◆ **Page text**
SpVgg Bendorf
- Full name: Sportvereinigung 1921 e.V. Bendorf
- Founded: 1911
- Ground: Rheinstadion
- League: Kreisliga A Koblenz (VII)
- 2015–16: 5th
| Home colours | Away colours |

= SpVgg Bendorf =

German football club

SpVgg Bendorf is a German association football club from the town of Bendorf, Rhineland-Palatinate. The club first came to note as a second division side in the various Amateurliga Rheinland leagues in place after World War II.

==History==
SpVgg became part of the Amateurliga Rheinland-Mitte in 1950 and captured the division title there in 1952. They won a second title the following season in the Amateurliga Rheinland and spent seven of the next ten seasons in Amateurliga competition generally earning upper table results.

◆ **List of tasks**
[A] Report each line of the rows that contains the string "every", matching capital and lowercase letters exactly.
[B] Extend the club article onward from its final sentence.
The club article and the rows beneath it have no connection to each other.

◆ **Extracted records**
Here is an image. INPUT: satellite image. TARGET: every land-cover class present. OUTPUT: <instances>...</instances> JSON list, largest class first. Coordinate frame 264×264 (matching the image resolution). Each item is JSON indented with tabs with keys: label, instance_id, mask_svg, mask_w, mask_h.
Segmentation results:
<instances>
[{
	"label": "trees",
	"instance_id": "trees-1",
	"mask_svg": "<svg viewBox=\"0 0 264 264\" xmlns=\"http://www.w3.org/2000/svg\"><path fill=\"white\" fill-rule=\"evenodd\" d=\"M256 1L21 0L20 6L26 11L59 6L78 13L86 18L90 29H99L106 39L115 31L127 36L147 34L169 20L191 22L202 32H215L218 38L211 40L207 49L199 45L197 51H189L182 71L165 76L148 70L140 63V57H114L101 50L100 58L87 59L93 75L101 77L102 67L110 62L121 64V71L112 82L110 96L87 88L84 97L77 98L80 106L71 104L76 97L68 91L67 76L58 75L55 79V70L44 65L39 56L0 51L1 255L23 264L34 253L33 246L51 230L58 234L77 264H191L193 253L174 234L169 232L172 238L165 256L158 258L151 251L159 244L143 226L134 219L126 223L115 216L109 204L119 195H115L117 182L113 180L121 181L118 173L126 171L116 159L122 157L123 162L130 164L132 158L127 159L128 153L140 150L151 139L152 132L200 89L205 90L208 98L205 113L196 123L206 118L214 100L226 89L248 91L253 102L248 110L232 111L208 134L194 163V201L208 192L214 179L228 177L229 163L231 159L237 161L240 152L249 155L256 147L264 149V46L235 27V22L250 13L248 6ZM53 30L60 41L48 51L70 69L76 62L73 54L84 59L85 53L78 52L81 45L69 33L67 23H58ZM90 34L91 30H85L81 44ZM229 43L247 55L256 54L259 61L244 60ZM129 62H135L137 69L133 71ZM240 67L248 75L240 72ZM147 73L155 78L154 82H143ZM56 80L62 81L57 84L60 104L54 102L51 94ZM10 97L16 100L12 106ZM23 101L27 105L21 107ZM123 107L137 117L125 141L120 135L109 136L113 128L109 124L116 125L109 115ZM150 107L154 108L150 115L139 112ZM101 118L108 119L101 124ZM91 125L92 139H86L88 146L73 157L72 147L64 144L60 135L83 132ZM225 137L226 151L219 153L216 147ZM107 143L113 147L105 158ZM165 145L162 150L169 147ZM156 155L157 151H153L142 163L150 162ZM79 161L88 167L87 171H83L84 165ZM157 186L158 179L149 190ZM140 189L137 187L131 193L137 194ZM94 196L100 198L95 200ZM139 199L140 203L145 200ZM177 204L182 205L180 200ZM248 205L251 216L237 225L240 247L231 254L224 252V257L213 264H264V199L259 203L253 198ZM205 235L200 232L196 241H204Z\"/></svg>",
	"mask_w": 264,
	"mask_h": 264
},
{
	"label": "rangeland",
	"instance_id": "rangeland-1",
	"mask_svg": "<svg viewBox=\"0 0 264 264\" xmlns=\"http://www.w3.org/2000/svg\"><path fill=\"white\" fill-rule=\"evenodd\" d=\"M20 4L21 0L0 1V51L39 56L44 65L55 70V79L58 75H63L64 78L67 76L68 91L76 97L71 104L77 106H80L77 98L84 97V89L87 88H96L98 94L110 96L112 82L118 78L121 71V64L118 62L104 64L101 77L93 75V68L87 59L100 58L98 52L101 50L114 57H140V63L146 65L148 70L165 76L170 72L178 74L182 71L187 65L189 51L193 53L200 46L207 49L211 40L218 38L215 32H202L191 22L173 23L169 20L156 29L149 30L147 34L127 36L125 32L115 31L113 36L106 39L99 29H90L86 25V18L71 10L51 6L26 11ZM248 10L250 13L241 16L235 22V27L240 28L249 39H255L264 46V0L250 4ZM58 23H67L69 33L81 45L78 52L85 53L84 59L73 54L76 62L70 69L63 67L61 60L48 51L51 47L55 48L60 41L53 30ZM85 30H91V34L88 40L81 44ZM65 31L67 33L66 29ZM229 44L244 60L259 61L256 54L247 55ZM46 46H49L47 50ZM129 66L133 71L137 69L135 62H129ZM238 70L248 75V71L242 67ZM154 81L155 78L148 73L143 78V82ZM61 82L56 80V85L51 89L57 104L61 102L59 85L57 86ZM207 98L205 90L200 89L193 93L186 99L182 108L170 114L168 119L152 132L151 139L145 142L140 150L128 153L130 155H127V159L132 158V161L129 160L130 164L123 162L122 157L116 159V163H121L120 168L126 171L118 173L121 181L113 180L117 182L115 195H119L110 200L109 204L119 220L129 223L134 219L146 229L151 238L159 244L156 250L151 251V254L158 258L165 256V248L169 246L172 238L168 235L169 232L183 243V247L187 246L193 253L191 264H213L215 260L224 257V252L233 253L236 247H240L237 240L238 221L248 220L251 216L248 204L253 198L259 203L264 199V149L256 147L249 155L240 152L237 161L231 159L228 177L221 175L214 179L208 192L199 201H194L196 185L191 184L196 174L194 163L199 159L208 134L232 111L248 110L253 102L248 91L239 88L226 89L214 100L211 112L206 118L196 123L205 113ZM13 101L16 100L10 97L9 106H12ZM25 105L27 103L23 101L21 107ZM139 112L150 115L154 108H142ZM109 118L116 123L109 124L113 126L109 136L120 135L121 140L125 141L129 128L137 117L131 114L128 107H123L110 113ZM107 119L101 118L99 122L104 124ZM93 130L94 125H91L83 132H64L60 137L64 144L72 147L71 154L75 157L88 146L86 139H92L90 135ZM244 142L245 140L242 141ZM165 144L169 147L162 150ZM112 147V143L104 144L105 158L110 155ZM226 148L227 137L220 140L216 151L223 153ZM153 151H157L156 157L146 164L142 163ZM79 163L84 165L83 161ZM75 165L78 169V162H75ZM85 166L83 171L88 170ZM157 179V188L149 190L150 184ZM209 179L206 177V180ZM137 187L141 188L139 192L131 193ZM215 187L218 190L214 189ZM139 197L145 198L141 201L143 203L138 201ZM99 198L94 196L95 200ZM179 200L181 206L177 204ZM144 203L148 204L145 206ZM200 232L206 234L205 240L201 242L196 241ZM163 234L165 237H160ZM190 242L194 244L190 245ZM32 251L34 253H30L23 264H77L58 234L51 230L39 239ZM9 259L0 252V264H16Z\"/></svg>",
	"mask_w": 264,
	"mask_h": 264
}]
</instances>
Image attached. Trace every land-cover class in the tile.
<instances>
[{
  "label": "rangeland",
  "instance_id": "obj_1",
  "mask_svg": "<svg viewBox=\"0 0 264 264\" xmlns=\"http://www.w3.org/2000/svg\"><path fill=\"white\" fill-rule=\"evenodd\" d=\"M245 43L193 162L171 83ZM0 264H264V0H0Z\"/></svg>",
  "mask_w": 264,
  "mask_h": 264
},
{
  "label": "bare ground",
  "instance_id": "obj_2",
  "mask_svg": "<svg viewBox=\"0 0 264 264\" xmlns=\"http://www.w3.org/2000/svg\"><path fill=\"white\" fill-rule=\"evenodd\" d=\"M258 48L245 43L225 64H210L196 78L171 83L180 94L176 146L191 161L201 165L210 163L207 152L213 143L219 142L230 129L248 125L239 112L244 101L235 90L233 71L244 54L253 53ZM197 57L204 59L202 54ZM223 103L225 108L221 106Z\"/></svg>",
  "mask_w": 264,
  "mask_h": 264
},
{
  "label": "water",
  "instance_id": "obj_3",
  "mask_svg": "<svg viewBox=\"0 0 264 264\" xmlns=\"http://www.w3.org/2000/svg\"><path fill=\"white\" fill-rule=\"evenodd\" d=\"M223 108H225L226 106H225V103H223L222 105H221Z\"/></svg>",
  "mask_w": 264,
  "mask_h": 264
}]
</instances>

◆ **Answers to each task**
[A]
Here is an image. INPUT: satellite image. TARGET: every land-cover class present. OUTPUT: <instances>...</instances> JSON list, largest class first. Coordinate frame 264×264 (matching the image resolution). Each item is JSON indented with tabs with keys: label, instance_id, mask_svg, mask_w, mask_h.
Image attached. Trace every land-cover class in the tile.

[B]
Following the formation of the new first division Bundesliga in 1963, Bendorf would spend another dozen seasons in the now third tier Amateurliga Rheinland. A championship season in 1964–65 led to their participation in the promotion round playoff for the Regionalliga Südwest (II) where they finished second to Germania Metternich and so failed to advance.

After a second-place finish in 1970, the team took part in the opening round of the German national amateur championship where they were eliminated by FV Eppelborn (2:1, 2:2). In 1975 slipped from third division play following a 15th-place finish.

The club now plays in the tier seven Kreisliga A Koblenz.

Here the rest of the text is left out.